ASSIGNED TASK — Wherever the word "Left" appears in a line of the records, copy that line.

RECORDS FOR PROCESSING below:

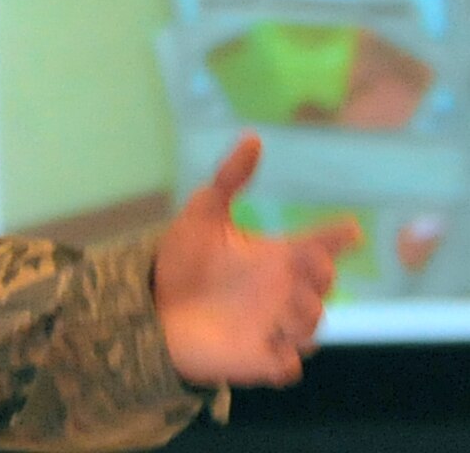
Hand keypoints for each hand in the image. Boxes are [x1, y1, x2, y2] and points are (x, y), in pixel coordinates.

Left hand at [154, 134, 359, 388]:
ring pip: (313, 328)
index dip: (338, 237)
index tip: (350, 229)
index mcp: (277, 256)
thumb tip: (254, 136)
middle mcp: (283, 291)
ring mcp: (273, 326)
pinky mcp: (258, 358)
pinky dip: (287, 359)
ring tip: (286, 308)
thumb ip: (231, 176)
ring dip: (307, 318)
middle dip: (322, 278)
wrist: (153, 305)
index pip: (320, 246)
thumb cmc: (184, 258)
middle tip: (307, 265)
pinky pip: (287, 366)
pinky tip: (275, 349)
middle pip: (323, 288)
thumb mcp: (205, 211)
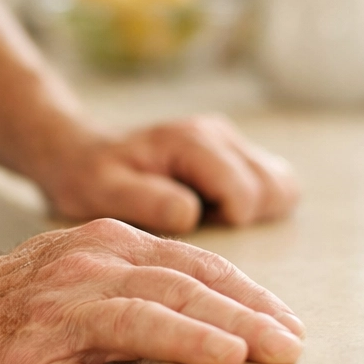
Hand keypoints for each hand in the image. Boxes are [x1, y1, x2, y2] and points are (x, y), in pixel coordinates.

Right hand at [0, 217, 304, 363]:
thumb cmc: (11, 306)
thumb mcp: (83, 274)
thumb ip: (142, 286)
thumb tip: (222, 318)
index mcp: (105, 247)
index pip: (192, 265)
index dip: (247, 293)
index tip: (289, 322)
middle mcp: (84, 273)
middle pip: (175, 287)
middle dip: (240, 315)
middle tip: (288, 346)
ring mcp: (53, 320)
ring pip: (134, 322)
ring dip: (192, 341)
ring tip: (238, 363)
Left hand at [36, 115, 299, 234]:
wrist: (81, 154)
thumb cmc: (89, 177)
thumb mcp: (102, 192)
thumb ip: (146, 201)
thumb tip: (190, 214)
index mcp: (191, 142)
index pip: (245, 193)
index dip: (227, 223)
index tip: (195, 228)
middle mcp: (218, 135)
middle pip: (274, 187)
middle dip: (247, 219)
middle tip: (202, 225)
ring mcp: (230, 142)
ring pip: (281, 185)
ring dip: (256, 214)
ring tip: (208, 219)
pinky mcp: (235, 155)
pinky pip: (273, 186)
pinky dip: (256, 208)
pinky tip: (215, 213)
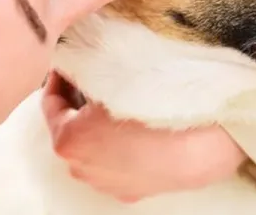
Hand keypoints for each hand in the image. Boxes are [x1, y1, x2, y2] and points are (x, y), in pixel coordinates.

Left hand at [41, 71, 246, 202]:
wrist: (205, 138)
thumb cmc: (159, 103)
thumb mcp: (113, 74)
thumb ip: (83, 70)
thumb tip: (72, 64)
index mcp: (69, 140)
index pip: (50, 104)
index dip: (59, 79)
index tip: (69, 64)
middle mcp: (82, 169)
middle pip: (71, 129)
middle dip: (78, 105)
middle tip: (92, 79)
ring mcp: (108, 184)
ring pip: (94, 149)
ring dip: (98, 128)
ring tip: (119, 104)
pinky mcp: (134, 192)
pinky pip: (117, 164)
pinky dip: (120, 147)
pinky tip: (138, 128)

End of RECORDS FOR PROCESSING.
RECORDS FOR PROCESSING below:

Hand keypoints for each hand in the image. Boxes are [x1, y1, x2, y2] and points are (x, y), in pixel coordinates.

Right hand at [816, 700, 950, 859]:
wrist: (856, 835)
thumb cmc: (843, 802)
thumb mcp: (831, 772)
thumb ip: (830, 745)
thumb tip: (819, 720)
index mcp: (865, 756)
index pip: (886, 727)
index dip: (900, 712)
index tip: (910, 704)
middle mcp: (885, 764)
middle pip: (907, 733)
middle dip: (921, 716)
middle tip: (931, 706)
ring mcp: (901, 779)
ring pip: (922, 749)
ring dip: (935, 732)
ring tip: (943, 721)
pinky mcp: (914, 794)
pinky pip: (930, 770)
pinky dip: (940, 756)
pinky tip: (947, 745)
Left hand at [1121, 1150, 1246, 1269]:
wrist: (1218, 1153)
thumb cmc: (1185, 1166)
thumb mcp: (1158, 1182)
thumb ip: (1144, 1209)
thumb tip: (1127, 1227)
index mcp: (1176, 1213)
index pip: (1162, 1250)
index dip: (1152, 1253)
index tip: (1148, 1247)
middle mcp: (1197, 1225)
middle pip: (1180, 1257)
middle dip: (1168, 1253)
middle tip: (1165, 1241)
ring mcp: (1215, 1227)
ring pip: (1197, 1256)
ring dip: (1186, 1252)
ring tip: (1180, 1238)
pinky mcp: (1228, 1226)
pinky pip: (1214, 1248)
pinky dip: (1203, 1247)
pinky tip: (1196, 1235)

End of RECORDS FOR PROCESSING.

RESPONSE —
Left hand at [154, 134, 359, 388]:
Left hand at [36, 115, 299, 234]:
Left hand at [41, 71, 246, 202]:
Left hand at [1121, 1150, 1246, 1269]:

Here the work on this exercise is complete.